Extend the oil pastel still-life notes below, picking up after the last line shown, "13.75” x 19.5”".

> Extract to read:
================================
Oil pastel on paper, texted sintra
19.5” x 27.5”
Feb. 18, 2004

Ice Bucket

   Every evening my Dad would come home from work and eventually make his way to the bar where he would crack open a whole tray of ice and dump it into the ice bucket. Then he made himself and my Mother a gin and tonic before dinner. It was a happy and relaxed time of day. The three of us sat in front of the T.V., my Dad to my left, my Mum to my right. My Mum always had her drink with lots of ice and a terry sock over the bottom of the glass to keep her hands from getting cold.

 

 

Quail Eggs and Spoons
Oil pastel on paper, texted sintra
19.5” x 27.5”
Aug. 17, 2006

Quail Eggs and Spoons

   Quail eggs are special. They’re small and precious, spotted to camouflage them from marauders. Though they are offered to us as a grocery item, I think that they are too special to eat.

   When I was young, we would go to our farm in the country every weekend. I would play with my friend Carol whose mother had come from England after the war, bringing a special cabinet with her. It had about a dozen small drawers which, when opened, revealed compartmentalized trays. Each compartment was carefully lined with cotton wool as a nest for one or more wild bird eggs. The cabinet was her bird egg collection. I loved to open each drawer and marvel at the eggs — big duckeggs to tiny sparrow eggs. They were each marvellous and magical.

 

 

The Jesuit’s Teapot
Oil pastel on paper, texted sintra
13.75” x 19.5”
================================
> Data provided:

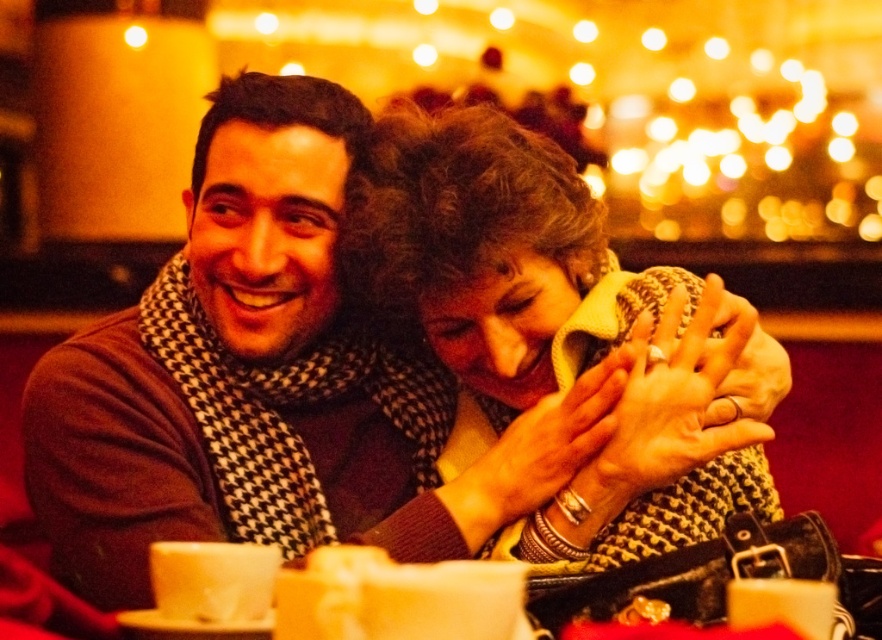
You are a photographer trying to capture a candid shot of the two people in the scene. You notice the brown wool sweater at left and the knitted yellow scarf at center. Which object is positioned higher in the frame?

The brown wool sweater at left is much taller than the knitted yellow scarf at center, so it is positioned higher in the frame.

You are a photographer trying to capture the brown wool sweater at left in the frame. The camera has a focus point at coordinates (238, 372). Is this point likely to be where the sweater is located?

Yes, the point (238, 372) marks the brown wool sweater at left, so the focus point is correctly placed there.

You are a photographer adjusting your camera settings to focus on the brown wool sweater at left and the knitted yellow scarf at center. Which object should you focus on first to ensure both are in sharp focus?

Result: You should focus on the brown wool sweater at left first because it is in front of the knitted yellow scarf at center, so starting with the closer object will help both be in focus.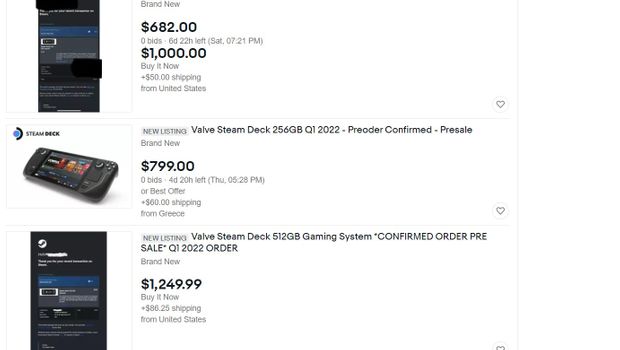
Find the location of a particular element. led is located at coordinates (72, 180).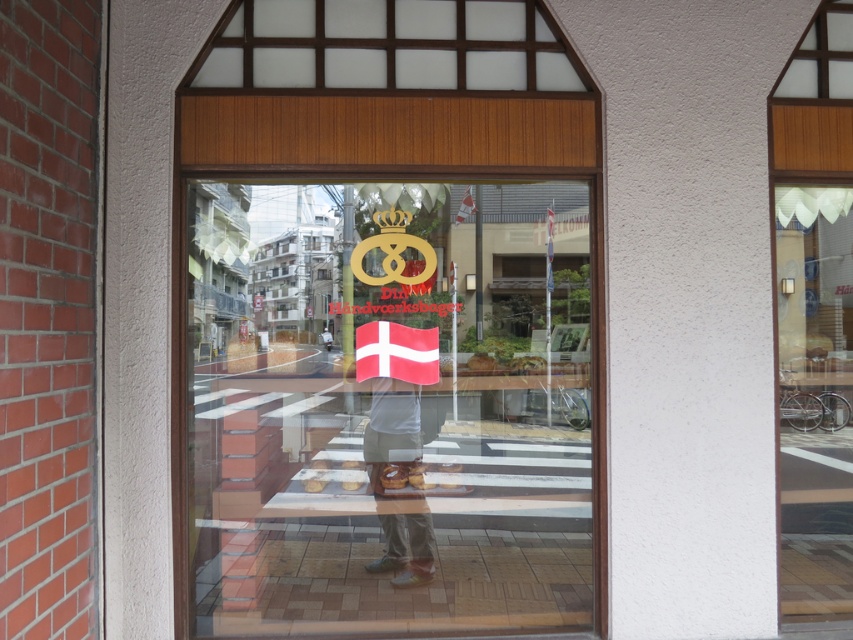
Question: Which of the following is the farthest from the observer?

Choices:
 (A) (828, 352)
 (B) (393, 529)
 (C) (248, 465)

Answer: (A)

Question: Can you confirm if transparent glass door at center is positioned to the left of denim pants at center?

Choices:
 (A) yes
 (B) no

Answer: (B)

Question: Is transparent glass door at center below denim pants at center?

Choices:
 (A) no
 (B) yes

Answer: (A)

Question: Based on their relative distances, which object is nearer to the denim pants at center?

Choices:
 (A) transparent glass door at center
 (B) clear glass door at right

Answer: (A)

Question: Is transparent glass door at center in front of clear glass door at right?

Choices:
 (A) no
 (B) yes

Answer: (B)

Question: Considering the real-world distances, which object is closest to the transparent glass door at center?

Choices:
 (A) clear glass door at right
 (B) denim pants at center

Answer: (B)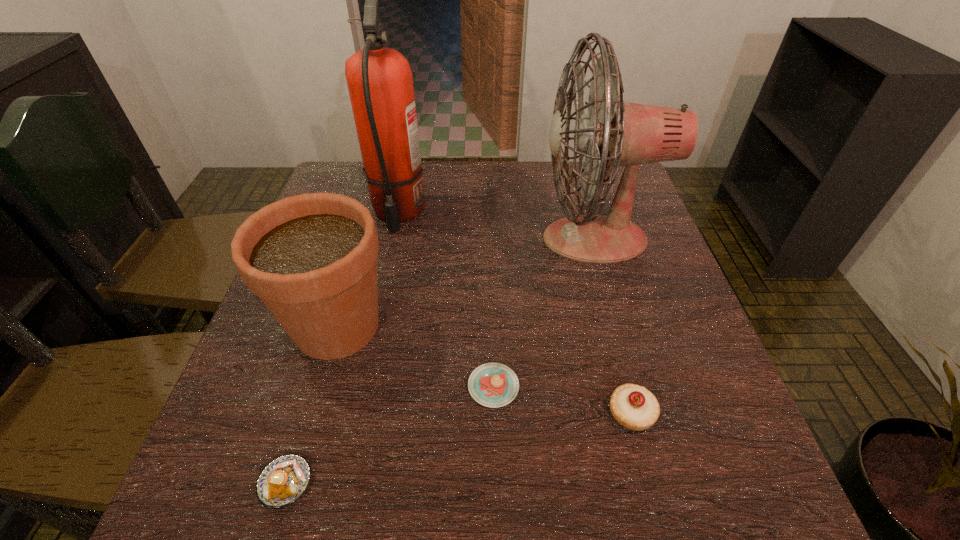
At what (x,y) coordinates should I click in order to perform the action: click on flowerpot situated at the left edge. Please return your answer as a coordinate pair (x, y). This screenshot has height=540, width=960. Looking at the image, I should click on (311, 258).

This screenshot has height=540, width=960. What are the coordinates of `pastry at the left edge` in the screenshot? It's located at (282, 481).

Locate an element on the screen. The image size is (960, 540). fan that is at the right edge is located at coordinates (614, 133).

I want to click on pastry that is at the right edge, so click(x=634, y=407).

The image size is (960, 540). What are the coordinates of `object that is positioned at the far left corner` in the screenshot? It's located at (x=380, y=83).

Image resolution: width=960 pixels, height=540 pixels. In order to click on object that is at the near left corner in this screenshot , I will do `click(282, 481)`.

Find the location of a particular element. This screenshot has width=960, height=540. object at the far right corner is located at coordinates (x=614, y=133).

Where is `free space at the far edge`? Image resolution: width=960 pixels, height=540 pixels. free space at the far edge is located at coordinates (427, 171).

Find the location of `free location at the near edge of the desktop`. free location at the near edge of the desktop is located at coordinates (308, 510).

The image size is (960, 540). In the image, there is a desktop. Find the location of `vacant space at the left edge`. vacant space at the left edge is located at coordinates (261, 327).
================================
> Task answer:
July 19, 2007

The Jesuit’s Teapot

   It was suddenly cold. The river froze, cutting off their hopes of leaving this rough, northern place. The brothers knew that they were stuck there for the duration of the winter. Snow fell, the flakes falling gently and persistently, so beautiful and white, piling up on the branches of the trees and on the ground one flake upon the other until it was so deep that they needed snowshoes to walk. There was no winter like this back in France.
   The dark, short days and the cold were frightening, and there was also the added threat of the people. The brothers feared for their lives. The bishop’s wife feared for them too, so she let them live secretly under the porch where they would be safe all winter.
   The days were long and thin, punctuated by the food she gave them and card games played deep into the dark nights.
   Spring finally came to the Canadian north and the river unfroze freeing the brothers. They escaped to France, finally, and felt grateful that the bishop’s wife had saved their lives. To thank her, they sent this tea set.
   The first time this story was told to me I thought the two men were Jesuit priests, come to spread their Catholic message in an Anglican community. I think I thought this because when the word ‘brother” came up that is what I assumed. So that’s why it is “The Jesuit’s Teapot.” Later I discovered that the ‘brothers’ were French traders in a commercial struggle with the Hudson’s Bay Company so you can think of it as “The Trader’s Teapot” if you like.

 

 

Oriental Pot
Oil pastel on paper, texted sintra
19.5” x 27.5”
Feb.11, 2004

Oriental Pot

   This pot was around all my life and I never paid any attention to it, until two things happened B my stepmother designed a whole room around it, and my son Tom could fit inside it.

Place Setting.
Oil pastel on paper, texted sintra
13.75” x 19.5”
July 5, 2005

Place Setting.

   My Dad gave my Mum a grandmother clock when they got married. It is a pretty thing, hand painted with flowers down the front, dinging at the hour and at the half hour. For my whole life it set the pace for the domestic routine without stopping.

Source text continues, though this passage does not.